=== Instructions to follow ===
Copy every record word for word. The images stay behind.

(Keypoint coordinate data)

--

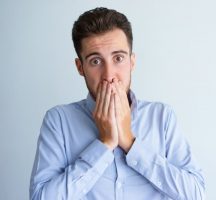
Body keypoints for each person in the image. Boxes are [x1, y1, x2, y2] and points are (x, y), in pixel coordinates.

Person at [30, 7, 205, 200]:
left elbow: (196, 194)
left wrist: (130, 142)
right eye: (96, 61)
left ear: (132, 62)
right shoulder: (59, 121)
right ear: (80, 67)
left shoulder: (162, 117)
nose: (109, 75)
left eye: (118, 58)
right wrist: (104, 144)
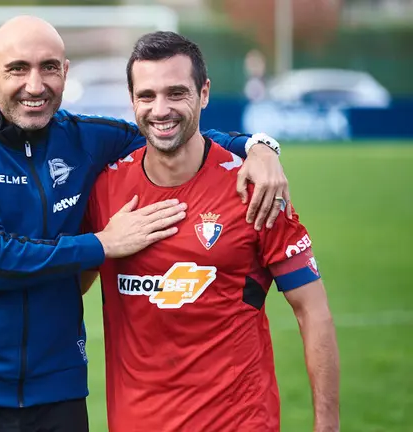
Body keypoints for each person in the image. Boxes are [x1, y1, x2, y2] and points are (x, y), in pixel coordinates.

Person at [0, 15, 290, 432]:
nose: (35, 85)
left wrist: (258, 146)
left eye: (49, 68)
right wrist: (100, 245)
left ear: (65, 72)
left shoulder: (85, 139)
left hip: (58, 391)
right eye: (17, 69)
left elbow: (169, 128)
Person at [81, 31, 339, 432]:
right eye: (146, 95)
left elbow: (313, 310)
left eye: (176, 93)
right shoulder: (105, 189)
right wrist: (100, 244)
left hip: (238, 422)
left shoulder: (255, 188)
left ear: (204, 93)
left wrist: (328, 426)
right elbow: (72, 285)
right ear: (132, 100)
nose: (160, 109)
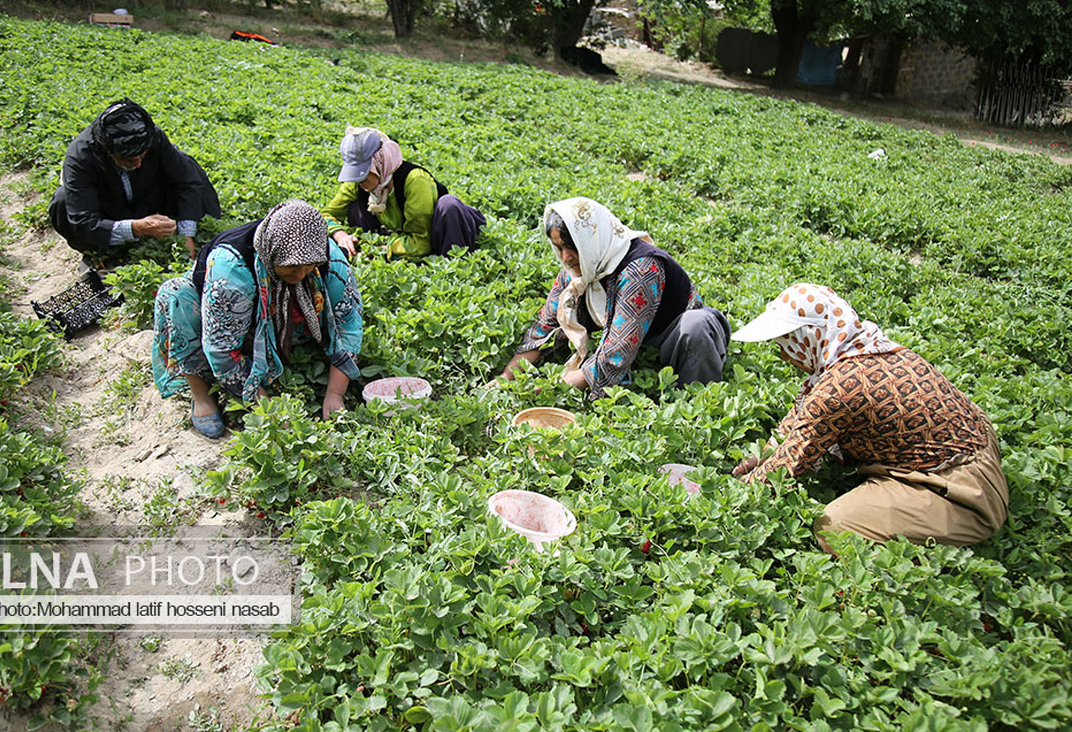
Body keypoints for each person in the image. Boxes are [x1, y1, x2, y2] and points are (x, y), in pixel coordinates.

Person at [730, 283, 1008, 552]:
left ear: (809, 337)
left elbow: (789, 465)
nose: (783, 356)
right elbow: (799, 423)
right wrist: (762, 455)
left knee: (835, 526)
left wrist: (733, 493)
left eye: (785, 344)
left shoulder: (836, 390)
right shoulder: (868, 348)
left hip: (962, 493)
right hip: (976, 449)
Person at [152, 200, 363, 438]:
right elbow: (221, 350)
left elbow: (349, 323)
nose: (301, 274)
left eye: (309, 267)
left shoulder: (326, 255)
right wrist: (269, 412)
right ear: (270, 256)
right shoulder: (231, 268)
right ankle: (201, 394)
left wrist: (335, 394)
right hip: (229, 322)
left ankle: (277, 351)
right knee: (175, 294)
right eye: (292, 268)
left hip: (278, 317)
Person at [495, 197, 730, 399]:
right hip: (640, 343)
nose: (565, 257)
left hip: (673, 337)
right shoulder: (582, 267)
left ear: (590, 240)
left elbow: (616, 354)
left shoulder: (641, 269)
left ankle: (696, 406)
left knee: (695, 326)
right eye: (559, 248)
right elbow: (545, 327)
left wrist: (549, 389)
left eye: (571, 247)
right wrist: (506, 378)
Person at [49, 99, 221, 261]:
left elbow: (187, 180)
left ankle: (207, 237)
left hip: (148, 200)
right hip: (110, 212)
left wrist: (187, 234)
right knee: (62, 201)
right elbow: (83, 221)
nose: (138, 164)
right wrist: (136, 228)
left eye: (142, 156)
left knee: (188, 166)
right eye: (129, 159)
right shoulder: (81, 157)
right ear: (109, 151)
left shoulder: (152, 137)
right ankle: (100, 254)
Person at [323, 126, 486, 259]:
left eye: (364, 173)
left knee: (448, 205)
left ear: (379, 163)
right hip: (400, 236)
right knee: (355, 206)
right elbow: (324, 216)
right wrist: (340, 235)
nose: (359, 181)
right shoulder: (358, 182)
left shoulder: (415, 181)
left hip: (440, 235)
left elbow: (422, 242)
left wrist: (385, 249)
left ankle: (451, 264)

--

=== Expected answer ===
Body keypoints for each person in the image. Boxes are [x1, y1, x2, y2] and points are (x, y), in pixel coordinates.

Person at [30, 7, 205, 200]:
left elbow: (196, 194)
left wrist: (130, 142)
right eye: (96, 61)
left ear: (132, 62)
right shoulder: (59, 121)
right ear: (80, 67)
left shoulder: (162, 117)
nose: (109, 75)
left eye: (118, 58)
right wrist: (104, 144)
Body keypoints for each person in the image. Boxes are [x1, y1, x2, y2] and points are (x, y), in pixel coordinates.

Person at [0, 15, 290, 432]:
nose: (35, 85)
left wrist: (258, 146)
left eye: (49, 68)
right wrist: (100, 245)
left ear: (65, 72)
left shoulder: (85, 139)
left hip: (58, 391)
right eye: (17, 69)
left elbow: (169, 128)
Person at [81, 31, 339, 432]:
right eye: (146, 95)
left elbow: (313, 310)
left eye: (176, 93)
right shoulder: (105, 189)
right wrist: (100, 244)
left hip: (238, 422)
left shoulder: (255, 188)
left ear: (204, 93)
left wrist: (328, 426)
right elbow: (72, 285)
right ear: (132, 100)
nose: (160, 109)
Body keypoints for each person in the image. Boxes are [x1, y1, x2, y2] and points are (x, y), in pixel coordinates.

Person at [730, 283, 1008, 552]:
left ear: (809, 337)
left elbow: (789, 465)
nose: (783, 356)
right elbow: (799, 423)
right wrist: (762, 455)
left knee: (835, 526)
left wrist: (733, 493)
left eye: (785, 344)
left shoulder: (836, 390)
right shoulder: (868, 348)
left hip: (962, 493)
right hip: (976, 449)
Person at [152, 200, 363, 438]:
right elbow: (221, 350)
left elbow: (349, 323)
nose: (301, 274)
left eye: (309, 267)
left shoulder: (326, 255)
right wrist: (269, 412)
right ear: (270, 256)
right shoulder: (231, 268)
right ankle: (201, 394)
left wrist: (335, 394)
right hip: (229, 322)
left ankle: (277, 351)
right knee: (175, 294)
right eye: (292, 268)
left hip: (278, 317)
Person at [495, 197, 730, 399]:
right hip: (640, 343)
nose: (565, 257)
left hip: (673, 337)
right shoulder: (582, 267)
left ear: (590, 240)
left elbow: (616, 354)
left shoulder: (641, 269)
left ankle: (696, 406)
left knee: (695, 326)
right eye: (559, 248)
right elbow: (545, 327)
left wrist: (549, 389)
left eye: (571, 247)
right wrist: (506, 378)
Person at [49, 99, 221, 261]:
left elbow: (187, 180)
left ankle: (207, 237)
left hip: (148, 200)
right hip: (110, 212)
left wrist: (187, 234)
right knee: (62, 201)
right elbow: (83, 221)
nose: (138, 164)
right wrist: (136, 228)
left eye: (142, 156)
left knee: (188, 166)
right eye: (129, 159)
right shoulder: (81, 157)
right ear: (109, 151)
left shoulder: (152, 137)
right ankle: (100, 254)
Person at [323, 126, 486, 259]:
left eye: (364, 173)
left knee: (448, 205)
left ear: (379, 163)
right hip: (400, 236)
right knee: (355, 206)
right elbow: (324, 216)
right wrist: (340, 235)
nose: (359, 181)
right shoulder: (358, 182)
left shoulder: (415, 181)
left hip: (440, 235)
left elbow: (422, 242)
left wrist: (385, 249)
left ankle: (451, 264)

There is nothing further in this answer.